Ross-Cambridge, who also sought the assistance of the police commended Commissioner of Police Colin John for being “very accommodating” and for dealing with her as if her “concern mattered”.

However, a police officer at Calliaqua police station was less so, and although, according to Ross-Cambridge, he said that when the crusade started he would monitor the music and get back to her, he never did.

August 18 marked the beginning of the crusade. “The first night when they had that thing, the bass just went on in my head after they had gone home,” Ross-Cambridge relayed about the three-hour service.

This prompted her to speak to an official of the Seventh Day Adventist church who told her that he would pass the message on that they should reduce the volume of the music. He apparently agreed with her that the branch of Seventh Day Adventists that had erected the tent should have told her that they were going to put a tent up in front of her house.

Ross-Cambridge says that she knows that nothing can be done about the tent now, “but I feel for future, whether it is me or somebody else, it is very wrong.”

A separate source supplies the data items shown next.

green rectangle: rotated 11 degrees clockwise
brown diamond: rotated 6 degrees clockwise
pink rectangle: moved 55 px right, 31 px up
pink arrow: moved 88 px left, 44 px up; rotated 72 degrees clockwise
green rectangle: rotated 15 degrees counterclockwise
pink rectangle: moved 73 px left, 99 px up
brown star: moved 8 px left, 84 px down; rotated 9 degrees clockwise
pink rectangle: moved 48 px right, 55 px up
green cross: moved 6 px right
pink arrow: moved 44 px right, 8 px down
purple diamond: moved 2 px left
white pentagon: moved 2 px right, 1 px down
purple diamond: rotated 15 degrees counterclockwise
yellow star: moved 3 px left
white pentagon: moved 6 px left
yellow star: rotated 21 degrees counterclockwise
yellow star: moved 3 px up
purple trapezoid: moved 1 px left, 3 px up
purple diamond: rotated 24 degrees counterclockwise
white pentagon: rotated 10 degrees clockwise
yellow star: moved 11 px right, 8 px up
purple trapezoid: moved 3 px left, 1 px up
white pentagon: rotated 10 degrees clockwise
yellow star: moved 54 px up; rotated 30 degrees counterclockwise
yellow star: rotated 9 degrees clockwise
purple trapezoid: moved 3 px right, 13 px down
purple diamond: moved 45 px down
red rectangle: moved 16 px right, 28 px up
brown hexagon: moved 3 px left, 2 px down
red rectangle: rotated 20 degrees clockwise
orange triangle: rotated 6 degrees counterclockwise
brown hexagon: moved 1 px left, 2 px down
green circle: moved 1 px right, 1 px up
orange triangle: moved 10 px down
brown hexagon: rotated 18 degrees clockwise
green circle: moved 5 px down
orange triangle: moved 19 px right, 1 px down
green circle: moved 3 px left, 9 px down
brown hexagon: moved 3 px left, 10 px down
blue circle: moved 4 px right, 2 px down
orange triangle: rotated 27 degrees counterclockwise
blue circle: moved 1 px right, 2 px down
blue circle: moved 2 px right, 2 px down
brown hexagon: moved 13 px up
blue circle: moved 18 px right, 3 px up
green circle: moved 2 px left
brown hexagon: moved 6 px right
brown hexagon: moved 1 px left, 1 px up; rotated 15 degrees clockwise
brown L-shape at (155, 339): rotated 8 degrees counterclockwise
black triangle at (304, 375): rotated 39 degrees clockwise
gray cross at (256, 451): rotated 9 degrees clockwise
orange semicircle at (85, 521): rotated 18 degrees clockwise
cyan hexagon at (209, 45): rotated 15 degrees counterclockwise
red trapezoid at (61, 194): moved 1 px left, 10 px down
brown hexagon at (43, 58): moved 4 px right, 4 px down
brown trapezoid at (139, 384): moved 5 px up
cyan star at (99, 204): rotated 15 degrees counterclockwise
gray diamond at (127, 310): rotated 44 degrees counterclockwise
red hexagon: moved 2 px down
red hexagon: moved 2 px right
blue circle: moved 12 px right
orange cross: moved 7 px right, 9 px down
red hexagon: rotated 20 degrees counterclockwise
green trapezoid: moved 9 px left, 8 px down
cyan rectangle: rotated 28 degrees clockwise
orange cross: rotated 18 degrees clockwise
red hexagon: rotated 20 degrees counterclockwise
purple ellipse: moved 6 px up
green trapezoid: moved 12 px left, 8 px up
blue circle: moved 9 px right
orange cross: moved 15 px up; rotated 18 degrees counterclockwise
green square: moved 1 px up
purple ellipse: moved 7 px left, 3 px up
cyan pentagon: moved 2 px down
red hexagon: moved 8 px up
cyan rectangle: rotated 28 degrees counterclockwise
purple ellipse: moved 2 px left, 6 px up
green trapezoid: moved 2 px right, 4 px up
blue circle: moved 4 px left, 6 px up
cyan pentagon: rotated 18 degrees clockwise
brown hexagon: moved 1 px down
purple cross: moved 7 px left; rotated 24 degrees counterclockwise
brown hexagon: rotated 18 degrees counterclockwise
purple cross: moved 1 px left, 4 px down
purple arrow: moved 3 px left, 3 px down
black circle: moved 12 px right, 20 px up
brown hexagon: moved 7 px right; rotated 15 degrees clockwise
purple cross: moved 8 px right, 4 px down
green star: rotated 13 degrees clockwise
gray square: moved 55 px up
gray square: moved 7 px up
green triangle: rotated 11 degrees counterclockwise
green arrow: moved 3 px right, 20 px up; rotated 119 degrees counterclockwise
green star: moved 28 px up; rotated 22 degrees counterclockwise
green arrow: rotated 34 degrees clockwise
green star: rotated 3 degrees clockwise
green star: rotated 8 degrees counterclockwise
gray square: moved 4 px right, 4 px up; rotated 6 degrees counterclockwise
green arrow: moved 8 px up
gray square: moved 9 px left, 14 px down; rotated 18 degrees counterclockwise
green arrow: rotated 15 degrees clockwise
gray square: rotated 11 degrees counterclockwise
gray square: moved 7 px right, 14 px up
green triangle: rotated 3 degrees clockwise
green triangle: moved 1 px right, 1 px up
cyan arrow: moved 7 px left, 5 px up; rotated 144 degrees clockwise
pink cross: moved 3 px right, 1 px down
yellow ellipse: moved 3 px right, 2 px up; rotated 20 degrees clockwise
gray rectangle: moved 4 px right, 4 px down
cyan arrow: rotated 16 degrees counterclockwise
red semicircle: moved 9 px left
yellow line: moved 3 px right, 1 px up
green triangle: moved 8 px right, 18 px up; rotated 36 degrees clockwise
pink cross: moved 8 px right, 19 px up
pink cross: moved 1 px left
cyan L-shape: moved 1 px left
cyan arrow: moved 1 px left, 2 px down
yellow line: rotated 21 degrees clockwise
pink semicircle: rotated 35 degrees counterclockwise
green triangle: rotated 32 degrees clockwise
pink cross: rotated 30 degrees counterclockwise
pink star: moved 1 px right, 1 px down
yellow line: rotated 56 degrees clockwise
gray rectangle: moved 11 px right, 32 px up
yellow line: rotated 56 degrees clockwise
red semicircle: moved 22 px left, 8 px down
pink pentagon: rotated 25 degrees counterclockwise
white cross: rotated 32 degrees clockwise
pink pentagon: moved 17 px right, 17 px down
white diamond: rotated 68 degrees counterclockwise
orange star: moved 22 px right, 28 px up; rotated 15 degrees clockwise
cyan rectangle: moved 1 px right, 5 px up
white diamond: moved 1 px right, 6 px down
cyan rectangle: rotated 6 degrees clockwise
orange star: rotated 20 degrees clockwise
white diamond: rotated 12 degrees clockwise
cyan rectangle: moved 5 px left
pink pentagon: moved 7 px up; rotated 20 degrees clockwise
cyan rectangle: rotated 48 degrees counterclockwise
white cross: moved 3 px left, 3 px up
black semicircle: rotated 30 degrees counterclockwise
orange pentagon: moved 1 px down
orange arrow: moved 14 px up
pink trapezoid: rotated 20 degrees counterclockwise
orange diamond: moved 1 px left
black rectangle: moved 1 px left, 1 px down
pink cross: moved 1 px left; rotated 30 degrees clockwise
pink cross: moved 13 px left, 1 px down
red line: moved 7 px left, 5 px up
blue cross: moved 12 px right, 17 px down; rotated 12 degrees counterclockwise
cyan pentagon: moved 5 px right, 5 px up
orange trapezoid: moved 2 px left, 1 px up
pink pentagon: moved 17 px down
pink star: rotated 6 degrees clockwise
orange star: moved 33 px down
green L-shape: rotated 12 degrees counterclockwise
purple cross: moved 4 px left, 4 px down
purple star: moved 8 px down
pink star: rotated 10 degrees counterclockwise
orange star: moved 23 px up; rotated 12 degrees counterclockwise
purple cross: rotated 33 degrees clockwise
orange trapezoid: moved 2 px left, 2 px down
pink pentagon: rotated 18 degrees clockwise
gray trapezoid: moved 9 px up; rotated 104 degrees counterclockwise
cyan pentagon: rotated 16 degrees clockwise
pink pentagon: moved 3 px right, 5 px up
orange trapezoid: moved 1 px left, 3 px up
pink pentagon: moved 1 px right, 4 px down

She strongly feels that the authorities need to do a better job at monitoring tent activities, regardless of denomination.

“…It has nothing to do with the Seventh Day Church, but a church should not have a right to erect a tent in front of somebody’s house like that for open air meetings, for all of four weeks, in the night.”

SEARCHLIGHT spoke with town planner Tyrone Ballah, who indicated that when persons apply for permission to erect tents, they are required to submit “the relevant drawings that show where you’re setting up [the] tent and where [the] toilets are, and where [they] propose to have parking.”

He said applications are made to the Physical Planning and Development Board, which considers it.

The town planner has the power to act on behalf of the Board as well.

“In these cases, where we have temporary tents, sometimes they come and we look at them…and they’re pretty standard, it’s things that they’re doing. Every year they have a program of crusades, so it has become a standard and a norm with the Seventh Day Adventist Church and some other churches too, that they submit these things and we have never had issues with them operating in villages,” Ballah explained.

He said he weighed Ross-Cambridge’s objection against the interests of those applying.

“It is an open tent but it is not something that is going to be there permanently. If it is going to be there permanently, you would not necessarily consider the same condition, there would be different requirements,” he stated.